Data extracted from a collection:
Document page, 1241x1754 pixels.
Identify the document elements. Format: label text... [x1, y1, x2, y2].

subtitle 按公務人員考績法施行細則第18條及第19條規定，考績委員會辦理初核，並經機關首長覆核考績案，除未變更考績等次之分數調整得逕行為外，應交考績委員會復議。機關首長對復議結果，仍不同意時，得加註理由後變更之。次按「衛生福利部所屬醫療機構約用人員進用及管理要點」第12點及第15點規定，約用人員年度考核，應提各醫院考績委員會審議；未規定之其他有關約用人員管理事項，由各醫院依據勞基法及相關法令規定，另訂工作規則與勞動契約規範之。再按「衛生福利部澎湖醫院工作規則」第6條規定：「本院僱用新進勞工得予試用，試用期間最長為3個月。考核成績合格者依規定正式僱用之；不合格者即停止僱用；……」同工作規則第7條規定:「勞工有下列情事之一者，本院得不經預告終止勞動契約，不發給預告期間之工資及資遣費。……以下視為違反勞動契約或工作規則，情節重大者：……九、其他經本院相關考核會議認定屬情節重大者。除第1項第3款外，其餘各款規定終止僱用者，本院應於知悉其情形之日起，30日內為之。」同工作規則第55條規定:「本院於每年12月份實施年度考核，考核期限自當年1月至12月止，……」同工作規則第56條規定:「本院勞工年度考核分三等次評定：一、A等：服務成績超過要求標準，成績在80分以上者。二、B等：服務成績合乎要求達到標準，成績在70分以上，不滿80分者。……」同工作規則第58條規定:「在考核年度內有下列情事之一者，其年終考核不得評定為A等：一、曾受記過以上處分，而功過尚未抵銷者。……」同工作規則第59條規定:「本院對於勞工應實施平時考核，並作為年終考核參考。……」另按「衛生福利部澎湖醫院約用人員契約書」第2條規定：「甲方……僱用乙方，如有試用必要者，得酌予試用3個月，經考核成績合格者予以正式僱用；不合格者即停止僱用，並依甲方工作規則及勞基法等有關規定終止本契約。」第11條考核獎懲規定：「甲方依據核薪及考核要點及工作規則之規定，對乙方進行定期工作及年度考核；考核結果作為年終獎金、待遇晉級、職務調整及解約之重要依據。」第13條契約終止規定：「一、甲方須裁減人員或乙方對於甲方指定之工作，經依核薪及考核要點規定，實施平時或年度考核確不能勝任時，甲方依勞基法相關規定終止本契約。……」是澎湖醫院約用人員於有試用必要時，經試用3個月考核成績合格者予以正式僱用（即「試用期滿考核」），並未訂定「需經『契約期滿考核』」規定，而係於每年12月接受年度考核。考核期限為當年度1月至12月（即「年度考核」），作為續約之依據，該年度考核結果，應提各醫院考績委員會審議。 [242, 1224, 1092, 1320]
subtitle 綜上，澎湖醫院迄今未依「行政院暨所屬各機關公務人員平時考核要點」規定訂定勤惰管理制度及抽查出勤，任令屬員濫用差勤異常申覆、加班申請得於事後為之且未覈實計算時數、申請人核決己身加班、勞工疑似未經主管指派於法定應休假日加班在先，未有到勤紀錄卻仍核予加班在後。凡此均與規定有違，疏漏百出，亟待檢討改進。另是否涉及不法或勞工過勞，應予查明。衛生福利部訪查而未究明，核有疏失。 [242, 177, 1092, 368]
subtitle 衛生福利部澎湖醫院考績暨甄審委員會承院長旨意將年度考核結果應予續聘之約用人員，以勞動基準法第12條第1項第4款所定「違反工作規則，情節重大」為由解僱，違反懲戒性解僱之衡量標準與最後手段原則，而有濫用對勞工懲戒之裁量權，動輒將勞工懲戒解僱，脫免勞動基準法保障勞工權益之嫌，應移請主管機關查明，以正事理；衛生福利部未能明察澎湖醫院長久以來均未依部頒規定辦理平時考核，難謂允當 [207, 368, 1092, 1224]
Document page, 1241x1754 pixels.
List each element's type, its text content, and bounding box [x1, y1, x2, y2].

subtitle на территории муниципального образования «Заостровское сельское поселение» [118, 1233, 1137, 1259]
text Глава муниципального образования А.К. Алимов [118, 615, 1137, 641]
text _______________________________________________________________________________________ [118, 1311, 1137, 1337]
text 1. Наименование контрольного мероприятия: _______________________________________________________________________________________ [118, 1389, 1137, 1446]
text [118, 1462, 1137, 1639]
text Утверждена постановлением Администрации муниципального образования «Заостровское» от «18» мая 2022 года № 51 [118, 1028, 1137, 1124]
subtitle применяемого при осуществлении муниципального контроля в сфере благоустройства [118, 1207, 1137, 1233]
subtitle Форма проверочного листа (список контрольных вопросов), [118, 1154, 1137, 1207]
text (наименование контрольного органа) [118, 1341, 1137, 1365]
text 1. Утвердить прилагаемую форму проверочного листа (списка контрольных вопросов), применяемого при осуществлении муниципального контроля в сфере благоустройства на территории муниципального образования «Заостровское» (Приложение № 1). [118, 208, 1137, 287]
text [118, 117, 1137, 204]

-- Problem requirements --
Every record should be printed again exactly as it reads.

-- Solution for this task --
Document page, 1241x1754 pixels.
Identify the document elements. Format: label text... [x1, y1, x2, y2].

subtitle 按公務人員考績法施行細則第18條及第19條規定，考績委員會辦理初核，並經機關首長覆核考績案，除未變更考績等次之分數調整得逕行為外，應交考績委員會復議。機關首長對復議結果，仍不同意時，得加註理由後變更之。次按「衛生福利部所屬醫療機構約用人員進用及管理要點」第12點及第15點規定，約用人員年度考核，應提各醫院考績委員會審議；未規定之其他有關約用人員管理事項，由各醫院依據勞基法及相關法令規定，另訂工作規則與勞動契約規範之。再按「衛生福利部澎湖醫院工作規則」第6條規定：「本院僱用新進勞工得予試用，試用期間最長為3個月。考核成績合格者依規定正式僱用之；不合格者即停止僱用；……」同工作規則第7條規定:「勞工有下列情事之一者，本院得不經預告終止勞動契約，不發給預告期間之工資及資遣費。……以下視為違反勞動契約或工作規則，情節重大者：……九、其他經本院相關考核會議認定屬情節重大者。除第1項第3款外，其餘各款規定終止僱用者，本院應於知悉其情形之日起，30日內為之。」同工作規則第55條規定:「本院於每年12月份實施年度考核，考核期限自當年1月至12月止，……」同工作規則第56條規定:「本院勞工年度考核分三等次評定：一、A等：服務成績超過要求標準，成績在80分以上者。二、B等：服務成績合乎要求達到標準，成績在70分以上，不滿80分者。……」同工作規則第58條規定:「在考核年度內有下列情事之一者，其年終考核不得評定為A等：一、曾受記過以上處分，而功過尚未抵銷者。……」同工作規則第59條規定:「本院對於勞工應實施平時考核，並作為年終考核參考。……」另按「衛生福利部澎湖醫院約用人員契約書」第2條規定：「甲方……僱用乙方，如有試用必要者，得酌予試用3個月，經考核成績合格者予以正式僱用；不合格者即停止僱用，並依甲方工作規則及勞基法等有關規定終止本契約。」第11條考核獎懲規定：「甲方依據核薪及考核要點及工作規則之規定，對乙方進行定期工作及年度考核；考核結果作為年終獎金、待遇晉級、職務調整及解約之重要依據。」第13條契約終止規定：「一、甲方須裁減人員或乙方對於甲方指定之工作，經依核薪及考核要點規定，實施平時或年度考核確不能勝任時，甲方依勞基法相關規定終止本契約。……」是澎湖醫院約用人員於有試用必要時，經試用3個月考核成績合格者予以正式僱用（即「試用期滿考核」），並未訂定「需經『契約期滿考核』」規定，而係於每年12月接受年度考核。考核期限為當年度1月至12月（即「年度考核」），作為續約之依據，該年度考核結果，應提各醫院考績委員會審議。 [242, 1224, 1092, 1320]
subtitle 綜上，澎湖醫院迄今未依「行政院暨所屬各機關公務人員平時考核要點」規定訂定勤惰管理制度及抽查出勤，任令屬員濫用差勤異常申覆、加班申請得於事後為之且未覈實計算時數、申請人核決己身加班、勞工疑似未經主管指派於法定應休假日加班在先，未有到勤紀錄卻仍核予加班在後。凡此均與規定有違，疏漏百出，亟待檢討改進。另是否涉及不法或勞工過勞，應予查明。衛生福利部訪查而未究明，核有疏失。 [242, 177, 1092, 368]
subtitle 衛生福利部澎湖醫院考績暨甄審委員會承院長旨意將年度考核結果應予續聘之約用人員，以勞動基準法第12條第1項第4款所定「違反工作規則，情節重大」為由解僱，違反懲戒性解僱之衡量標準與最後手段原則，而有濫用對勞工懲戒之裁量權，動輒將勞工懲戒解僱，脫免勞動基準法保障勞工權益之嫌，應移請主管機關查明，以正事理；衛生福利部未能明察澎湖醫院長久以來均未依部頒規定辦理平時考核，難謂允當 [207, 368, 1092, 1224]
Document page, 1241x1754 pixels.
List each element's type, its text content, and bounding box [x1, y1, x2, y2].

subtitle на территории муниципального образования «Заостровское сельское поселение» [118, 1233, 1137, 1259]
text Глава муниципального образования А.К. Алимов [118, 615, 1137, 641]
text _______________________________________________________________________________________ [118, 1311, 1137, 1337]
text 1. Наименование контрольного мероприятия: _______________________________________________________________________________________ [118, 1389, 1137, 1446]
text [118, 1462, 1137, 1639]
text Утверждена постановлением Администрации муниципального образования «Заостровское» от «18» мая 2022 года № 51 [118, 1028, 1137, 1124]
subtitle применяемого при осуществлении муниципального контроля в сфере благоустройства [118, 1207, 1137, 1233]
subtitle Форма проверочного листа (список контрольных вопросов), [118, 1154, 1137, 1207]
text (наименование контрольного органа) [118, 1341, 1137, 1365]
text 1. Утвердить прилагаемую форму проверочного листа (списка контрольных вопросов), применяемого при осуществлении муниципального контроля в сфере благоустройства на территории муниципального образования «Заостровское» (Приложение № 1). [118, 208, 1137, 287]
text [118, 117, 1137, 204]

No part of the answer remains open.